▶ _WORK ORDER_: Please return only the lines from the one holding "Your WSO2 username<br>" through the one holding "For using these", exactly as they appear in the records below, both ends included.

▶ _PROVIDED DATA_:
_ _ _ _ _
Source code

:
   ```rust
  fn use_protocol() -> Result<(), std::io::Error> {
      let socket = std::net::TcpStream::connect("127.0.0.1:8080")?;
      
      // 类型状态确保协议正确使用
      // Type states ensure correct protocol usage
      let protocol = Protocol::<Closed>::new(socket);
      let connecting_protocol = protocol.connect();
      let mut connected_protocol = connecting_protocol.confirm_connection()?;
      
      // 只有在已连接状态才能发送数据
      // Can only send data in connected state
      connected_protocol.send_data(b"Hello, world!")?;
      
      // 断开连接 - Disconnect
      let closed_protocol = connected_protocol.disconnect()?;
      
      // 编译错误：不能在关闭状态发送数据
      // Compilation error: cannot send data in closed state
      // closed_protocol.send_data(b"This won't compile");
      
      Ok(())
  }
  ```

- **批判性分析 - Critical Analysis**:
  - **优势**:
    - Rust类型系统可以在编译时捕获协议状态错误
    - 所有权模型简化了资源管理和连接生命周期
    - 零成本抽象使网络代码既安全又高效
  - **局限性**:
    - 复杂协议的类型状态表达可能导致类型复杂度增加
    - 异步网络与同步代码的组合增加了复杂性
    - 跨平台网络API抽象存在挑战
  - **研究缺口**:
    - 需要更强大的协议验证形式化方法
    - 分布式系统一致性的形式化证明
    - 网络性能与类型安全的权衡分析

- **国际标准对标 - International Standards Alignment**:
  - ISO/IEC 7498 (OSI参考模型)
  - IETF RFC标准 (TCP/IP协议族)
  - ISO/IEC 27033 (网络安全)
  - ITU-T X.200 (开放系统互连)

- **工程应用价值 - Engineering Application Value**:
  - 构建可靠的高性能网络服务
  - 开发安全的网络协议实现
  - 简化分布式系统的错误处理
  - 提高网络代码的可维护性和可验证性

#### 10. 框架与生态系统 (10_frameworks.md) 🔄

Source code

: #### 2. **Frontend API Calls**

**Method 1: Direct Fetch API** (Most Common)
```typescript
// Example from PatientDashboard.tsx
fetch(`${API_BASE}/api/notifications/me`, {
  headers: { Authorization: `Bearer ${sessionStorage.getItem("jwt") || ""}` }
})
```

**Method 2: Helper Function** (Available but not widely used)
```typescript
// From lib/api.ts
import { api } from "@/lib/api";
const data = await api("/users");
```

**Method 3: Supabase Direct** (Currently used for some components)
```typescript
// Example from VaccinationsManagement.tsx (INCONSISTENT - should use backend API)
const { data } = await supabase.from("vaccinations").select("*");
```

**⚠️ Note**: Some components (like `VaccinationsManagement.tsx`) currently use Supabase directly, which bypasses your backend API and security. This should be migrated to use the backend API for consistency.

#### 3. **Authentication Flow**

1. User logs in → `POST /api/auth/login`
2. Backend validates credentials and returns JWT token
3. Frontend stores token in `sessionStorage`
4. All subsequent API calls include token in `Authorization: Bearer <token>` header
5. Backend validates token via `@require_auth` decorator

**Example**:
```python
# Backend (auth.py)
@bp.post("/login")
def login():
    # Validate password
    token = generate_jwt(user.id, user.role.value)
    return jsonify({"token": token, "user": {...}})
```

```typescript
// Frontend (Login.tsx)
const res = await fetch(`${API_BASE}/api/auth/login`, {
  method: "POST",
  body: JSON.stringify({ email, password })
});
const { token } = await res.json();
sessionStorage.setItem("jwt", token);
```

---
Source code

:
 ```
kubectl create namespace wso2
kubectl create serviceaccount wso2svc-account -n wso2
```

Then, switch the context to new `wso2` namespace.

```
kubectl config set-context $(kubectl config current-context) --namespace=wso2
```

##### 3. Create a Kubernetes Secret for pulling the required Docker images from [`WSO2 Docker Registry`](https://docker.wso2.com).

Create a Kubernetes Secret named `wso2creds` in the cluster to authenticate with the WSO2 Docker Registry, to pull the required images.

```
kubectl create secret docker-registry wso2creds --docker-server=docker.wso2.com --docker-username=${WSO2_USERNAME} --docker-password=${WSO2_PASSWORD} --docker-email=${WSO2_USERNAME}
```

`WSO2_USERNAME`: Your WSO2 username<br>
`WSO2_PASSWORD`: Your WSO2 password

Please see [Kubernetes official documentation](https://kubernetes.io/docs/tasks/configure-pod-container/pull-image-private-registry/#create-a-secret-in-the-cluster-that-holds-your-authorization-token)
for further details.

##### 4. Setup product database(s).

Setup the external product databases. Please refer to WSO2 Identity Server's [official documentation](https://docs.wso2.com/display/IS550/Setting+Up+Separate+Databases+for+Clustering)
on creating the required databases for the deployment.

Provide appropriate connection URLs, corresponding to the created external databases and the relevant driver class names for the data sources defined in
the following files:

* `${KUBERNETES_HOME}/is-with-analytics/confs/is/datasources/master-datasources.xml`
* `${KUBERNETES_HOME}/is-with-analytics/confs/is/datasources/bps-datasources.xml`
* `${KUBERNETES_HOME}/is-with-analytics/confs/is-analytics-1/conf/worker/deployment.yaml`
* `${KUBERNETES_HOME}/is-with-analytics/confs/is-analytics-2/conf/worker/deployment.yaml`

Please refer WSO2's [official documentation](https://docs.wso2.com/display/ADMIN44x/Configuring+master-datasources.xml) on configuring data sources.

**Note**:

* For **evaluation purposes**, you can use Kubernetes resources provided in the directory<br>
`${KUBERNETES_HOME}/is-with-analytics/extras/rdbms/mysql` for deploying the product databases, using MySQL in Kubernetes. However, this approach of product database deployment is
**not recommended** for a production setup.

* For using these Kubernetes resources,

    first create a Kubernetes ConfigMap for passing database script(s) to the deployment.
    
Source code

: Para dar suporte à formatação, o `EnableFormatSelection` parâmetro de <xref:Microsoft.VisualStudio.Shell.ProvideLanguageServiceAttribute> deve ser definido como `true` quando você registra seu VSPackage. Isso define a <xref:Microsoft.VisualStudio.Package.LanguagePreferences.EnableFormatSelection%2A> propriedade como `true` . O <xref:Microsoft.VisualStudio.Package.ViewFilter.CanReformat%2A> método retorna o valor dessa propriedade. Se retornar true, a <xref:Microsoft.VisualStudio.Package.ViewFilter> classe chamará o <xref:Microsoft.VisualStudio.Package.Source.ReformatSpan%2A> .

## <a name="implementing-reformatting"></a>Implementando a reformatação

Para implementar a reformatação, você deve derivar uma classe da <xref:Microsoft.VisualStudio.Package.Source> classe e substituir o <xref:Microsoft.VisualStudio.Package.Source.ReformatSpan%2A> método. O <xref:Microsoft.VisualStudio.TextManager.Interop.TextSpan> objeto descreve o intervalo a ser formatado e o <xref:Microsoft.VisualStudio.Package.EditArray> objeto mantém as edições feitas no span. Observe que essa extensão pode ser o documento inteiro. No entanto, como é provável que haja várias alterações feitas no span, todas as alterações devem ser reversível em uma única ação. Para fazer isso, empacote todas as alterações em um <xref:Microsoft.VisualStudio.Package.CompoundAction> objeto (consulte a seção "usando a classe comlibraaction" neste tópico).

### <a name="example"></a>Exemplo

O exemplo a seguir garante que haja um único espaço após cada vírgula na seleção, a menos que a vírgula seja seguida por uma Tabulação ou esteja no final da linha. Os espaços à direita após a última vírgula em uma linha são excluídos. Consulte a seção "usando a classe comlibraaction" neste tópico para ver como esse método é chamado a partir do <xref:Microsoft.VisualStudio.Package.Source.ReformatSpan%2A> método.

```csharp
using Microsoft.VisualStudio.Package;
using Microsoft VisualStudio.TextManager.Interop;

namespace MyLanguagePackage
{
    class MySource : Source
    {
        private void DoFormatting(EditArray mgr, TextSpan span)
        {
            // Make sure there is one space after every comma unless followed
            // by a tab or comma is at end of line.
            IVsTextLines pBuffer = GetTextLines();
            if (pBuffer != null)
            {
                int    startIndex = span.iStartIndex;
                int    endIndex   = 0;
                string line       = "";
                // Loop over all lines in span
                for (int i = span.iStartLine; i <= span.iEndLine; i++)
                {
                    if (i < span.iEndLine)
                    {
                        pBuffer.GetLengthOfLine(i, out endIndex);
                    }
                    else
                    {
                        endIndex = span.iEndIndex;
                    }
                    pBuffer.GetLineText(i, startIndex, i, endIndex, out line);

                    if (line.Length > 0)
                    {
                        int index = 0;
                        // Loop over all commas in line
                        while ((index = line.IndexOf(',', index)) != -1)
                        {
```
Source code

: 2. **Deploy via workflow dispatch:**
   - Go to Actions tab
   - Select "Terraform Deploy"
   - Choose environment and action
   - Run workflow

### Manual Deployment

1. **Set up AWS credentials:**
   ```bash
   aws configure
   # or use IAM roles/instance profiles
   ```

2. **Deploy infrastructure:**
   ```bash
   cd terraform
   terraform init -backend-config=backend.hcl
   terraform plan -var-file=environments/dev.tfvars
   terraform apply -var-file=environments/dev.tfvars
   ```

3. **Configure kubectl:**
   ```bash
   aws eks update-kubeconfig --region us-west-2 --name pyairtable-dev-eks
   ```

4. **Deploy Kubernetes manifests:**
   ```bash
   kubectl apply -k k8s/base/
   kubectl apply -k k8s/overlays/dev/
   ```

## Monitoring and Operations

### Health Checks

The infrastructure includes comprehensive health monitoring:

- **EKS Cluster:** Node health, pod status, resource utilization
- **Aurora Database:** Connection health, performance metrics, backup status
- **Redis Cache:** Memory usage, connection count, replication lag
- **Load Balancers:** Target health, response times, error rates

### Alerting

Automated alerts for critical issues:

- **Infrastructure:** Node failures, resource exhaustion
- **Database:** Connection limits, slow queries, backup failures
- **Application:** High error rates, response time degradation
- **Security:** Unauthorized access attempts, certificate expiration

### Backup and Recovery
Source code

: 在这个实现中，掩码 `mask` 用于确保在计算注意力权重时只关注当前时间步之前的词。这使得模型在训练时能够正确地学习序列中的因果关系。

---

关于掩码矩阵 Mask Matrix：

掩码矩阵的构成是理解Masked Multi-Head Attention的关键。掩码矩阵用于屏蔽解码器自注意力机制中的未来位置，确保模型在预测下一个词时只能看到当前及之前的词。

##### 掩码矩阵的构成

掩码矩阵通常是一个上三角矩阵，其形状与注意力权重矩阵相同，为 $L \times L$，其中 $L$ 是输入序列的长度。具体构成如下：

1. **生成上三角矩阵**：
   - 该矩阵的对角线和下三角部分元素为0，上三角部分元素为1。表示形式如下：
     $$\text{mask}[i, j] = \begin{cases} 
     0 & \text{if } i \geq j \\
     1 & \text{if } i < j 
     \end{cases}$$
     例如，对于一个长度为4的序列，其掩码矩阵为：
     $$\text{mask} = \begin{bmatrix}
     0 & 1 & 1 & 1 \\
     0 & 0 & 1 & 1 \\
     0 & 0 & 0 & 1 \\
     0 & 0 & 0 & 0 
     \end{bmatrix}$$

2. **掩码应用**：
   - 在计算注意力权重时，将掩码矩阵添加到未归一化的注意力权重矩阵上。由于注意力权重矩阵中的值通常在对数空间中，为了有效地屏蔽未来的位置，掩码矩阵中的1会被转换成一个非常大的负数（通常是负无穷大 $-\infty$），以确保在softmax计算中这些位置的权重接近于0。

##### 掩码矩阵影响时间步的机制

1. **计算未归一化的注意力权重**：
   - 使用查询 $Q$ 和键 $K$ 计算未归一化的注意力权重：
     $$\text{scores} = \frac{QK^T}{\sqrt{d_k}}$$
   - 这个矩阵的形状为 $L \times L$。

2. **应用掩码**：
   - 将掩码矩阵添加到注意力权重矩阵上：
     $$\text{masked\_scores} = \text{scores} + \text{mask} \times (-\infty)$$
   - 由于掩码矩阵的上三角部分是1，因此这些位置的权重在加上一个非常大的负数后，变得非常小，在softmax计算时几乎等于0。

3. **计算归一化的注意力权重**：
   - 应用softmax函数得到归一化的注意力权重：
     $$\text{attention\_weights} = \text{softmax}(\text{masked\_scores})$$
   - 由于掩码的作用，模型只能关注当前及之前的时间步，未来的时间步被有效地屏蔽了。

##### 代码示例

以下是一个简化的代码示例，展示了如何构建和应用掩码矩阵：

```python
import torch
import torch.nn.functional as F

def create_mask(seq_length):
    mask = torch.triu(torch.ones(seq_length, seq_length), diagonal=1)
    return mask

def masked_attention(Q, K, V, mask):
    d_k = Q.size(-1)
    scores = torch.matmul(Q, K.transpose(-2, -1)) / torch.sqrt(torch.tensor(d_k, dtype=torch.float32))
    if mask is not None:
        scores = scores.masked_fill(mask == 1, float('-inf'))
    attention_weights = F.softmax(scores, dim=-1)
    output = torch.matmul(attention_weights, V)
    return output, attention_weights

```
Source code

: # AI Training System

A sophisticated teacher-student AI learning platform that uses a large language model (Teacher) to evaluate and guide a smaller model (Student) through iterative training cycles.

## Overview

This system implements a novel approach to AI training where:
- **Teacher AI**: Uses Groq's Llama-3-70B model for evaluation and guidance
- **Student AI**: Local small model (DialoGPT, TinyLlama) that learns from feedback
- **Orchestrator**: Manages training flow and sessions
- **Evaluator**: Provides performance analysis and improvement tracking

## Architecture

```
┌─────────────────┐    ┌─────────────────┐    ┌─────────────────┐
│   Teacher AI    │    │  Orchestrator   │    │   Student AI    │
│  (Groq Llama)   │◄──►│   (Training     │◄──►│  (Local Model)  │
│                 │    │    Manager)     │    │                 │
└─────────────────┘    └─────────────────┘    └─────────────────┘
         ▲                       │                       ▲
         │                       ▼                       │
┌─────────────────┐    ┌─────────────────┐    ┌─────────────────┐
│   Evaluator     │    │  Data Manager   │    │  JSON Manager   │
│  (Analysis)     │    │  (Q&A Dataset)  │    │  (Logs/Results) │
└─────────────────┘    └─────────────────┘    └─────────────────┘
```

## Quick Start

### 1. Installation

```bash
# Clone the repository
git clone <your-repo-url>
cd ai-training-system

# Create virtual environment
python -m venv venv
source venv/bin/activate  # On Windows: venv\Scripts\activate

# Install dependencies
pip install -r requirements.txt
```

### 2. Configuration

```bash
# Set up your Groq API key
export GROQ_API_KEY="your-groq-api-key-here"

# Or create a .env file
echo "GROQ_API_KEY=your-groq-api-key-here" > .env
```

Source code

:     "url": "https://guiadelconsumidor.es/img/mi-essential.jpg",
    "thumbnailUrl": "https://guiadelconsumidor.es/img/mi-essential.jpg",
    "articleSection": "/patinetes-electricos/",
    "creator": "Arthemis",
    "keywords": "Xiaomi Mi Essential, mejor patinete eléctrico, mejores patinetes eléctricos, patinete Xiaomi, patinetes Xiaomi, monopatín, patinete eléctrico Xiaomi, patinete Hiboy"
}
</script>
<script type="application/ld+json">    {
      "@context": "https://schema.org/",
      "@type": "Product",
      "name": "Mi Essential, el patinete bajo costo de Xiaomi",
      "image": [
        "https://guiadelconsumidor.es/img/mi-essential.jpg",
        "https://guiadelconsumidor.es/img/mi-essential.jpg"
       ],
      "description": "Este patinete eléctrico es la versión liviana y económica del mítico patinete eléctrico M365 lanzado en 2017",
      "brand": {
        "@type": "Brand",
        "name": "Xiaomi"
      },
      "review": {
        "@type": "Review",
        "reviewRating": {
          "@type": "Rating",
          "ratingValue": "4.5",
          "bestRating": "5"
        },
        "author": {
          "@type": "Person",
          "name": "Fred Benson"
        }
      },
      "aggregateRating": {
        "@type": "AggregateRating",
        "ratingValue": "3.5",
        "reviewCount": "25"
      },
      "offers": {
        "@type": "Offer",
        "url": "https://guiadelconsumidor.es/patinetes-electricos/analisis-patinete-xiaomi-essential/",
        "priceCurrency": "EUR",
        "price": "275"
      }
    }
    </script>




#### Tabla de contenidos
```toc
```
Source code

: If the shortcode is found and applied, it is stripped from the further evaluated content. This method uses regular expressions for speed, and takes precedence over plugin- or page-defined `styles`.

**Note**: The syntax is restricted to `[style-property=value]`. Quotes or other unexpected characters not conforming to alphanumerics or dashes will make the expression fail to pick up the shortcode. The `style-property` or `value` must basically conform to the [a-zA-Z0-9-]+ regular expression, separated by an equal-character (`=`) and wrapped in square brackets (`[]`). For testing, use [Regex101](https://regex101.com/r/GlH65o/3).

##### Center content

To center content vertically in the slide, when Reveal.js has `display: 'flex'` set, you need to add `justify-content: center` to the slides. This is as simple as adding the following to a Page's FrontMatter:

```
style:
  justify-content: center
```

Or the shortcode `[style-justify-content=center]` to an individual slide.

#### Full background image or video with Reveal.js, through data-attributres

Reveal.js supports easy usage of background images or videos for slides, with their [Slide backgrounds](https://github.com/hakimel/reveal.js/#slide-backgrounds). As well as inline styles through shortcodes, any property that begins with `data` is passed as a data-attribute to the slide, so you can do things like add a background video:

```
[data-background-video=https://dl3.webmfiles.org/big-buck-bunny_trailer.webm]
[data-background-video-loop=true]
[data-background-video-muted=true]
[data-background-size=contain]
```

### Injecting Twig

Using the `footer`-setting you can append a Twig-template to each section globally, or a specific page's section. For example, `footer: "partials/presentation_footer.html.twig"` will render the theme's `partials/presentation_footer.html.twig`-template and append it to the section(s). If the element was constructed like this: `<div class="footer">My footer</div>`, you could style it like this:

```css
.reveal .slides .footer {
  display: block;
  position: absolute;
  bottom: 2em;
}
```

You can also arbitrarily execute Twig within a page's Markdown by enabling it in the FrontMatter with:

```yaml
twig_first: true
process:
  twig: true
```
_ _ _ _ _
▶ _SOLUTION FOR THIS EXERCISE_:
`WSO2_USERNAME`: Your WSO2 username<br>
`WSO2_PASSWORD`: Your WSO2 password

Please see [Kubernetes official documentation](https://kubernetes.io/docs/tasks/configure-pod-container/pull-image-private-registry/#create-a-secret-in-the-cluster-that-holds-your-authorization-token)
for further details.

##### 4. Setup product database(s).

Setup the external product databases. Please refer to WSO2 Identity Server's [official documentation](https://docs.wso2.com/display/IS550/Setting+Up+Separate+Databases+for+Clustering)
on creating the required databases for the deployment.

Provide appropriate connection URLs, corresponding to the created external databases and the relevant driver class names for the data sources defined in
the following files:

* `${KUBERNETES_HOME}/is-with-analytics/confs/is/datasources/master-datasources.xml`
* `${KUBERNETES_HOME}/is-with-analytics/confs/is/datasources/bps-datasources.xml`
* `${KUBERNETES_HOME}/is-with-analytics/confs/is-analytics-1/conf/worker/deployment.yaml`
* `${KUBERNETES_HOME}/is-with-analytics/confs/is-analytics-2/conf/worker/deployment.yaml`

Please refer WSO2's [official documentation](https://docs.wso2.com/display/ADMIN44x/Configuring+master-datasources.xml) on configuring data sources.

**Note**:

* For **evaluation purposes**, you can use Kubernetes resources provided in the directory<br>
`${KUBERNETES_HOME}/is-with-analytics/extras/rdbms/mysql` for deploying the product databases, using MySQL in Kubernetes. However, this approach of product database deployment is
**not recommended** for a production setup.

* For using these Kubernetes resources,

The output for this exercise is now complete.